**Exercise description:** Reproduce every one of the lines below word for word, keeping their order.
★ ★ ★ ★ ★
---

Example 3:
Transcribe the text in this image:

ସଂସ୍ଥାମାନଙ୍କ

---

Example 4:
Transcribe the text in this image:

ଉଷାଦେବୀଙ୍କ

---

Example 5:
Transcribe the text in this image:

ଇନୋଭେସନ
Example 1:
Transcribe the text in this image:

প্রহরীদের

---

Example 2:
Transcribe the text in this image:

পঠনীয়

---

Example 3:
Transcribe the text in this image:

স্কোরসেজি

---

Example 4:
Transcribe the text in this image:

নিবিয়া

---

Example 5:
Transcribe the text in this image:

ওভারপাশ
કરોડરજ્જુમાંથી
★ ★ ★ ★ ★
**Written response:**
---

Example 3:
Transcribe the text in this image:

ସଂସ୍ଥାମାନଙ୍କ

---

Example 4:
Transcribe the text in this image:

ଉଷାଦେବୀଙ୍କ

---

Example 5:
Transcribe the text in this image:

ଇନୋଭେସନ
Example 1:
Transcribe the text in this image:

প্রহরীদের

---

Example 2:
Transcribe the text in this image:

পঠনীয়

---

Example 3:
Transcribe the text in this image:

স্কোরসেজি

---

Example 4:
Transcribe the text in this image:

নিবিয়া

---

Example 5:
Transcribe the text in this image:

ওভারপাশ
કરોડરજ્જુમાંથી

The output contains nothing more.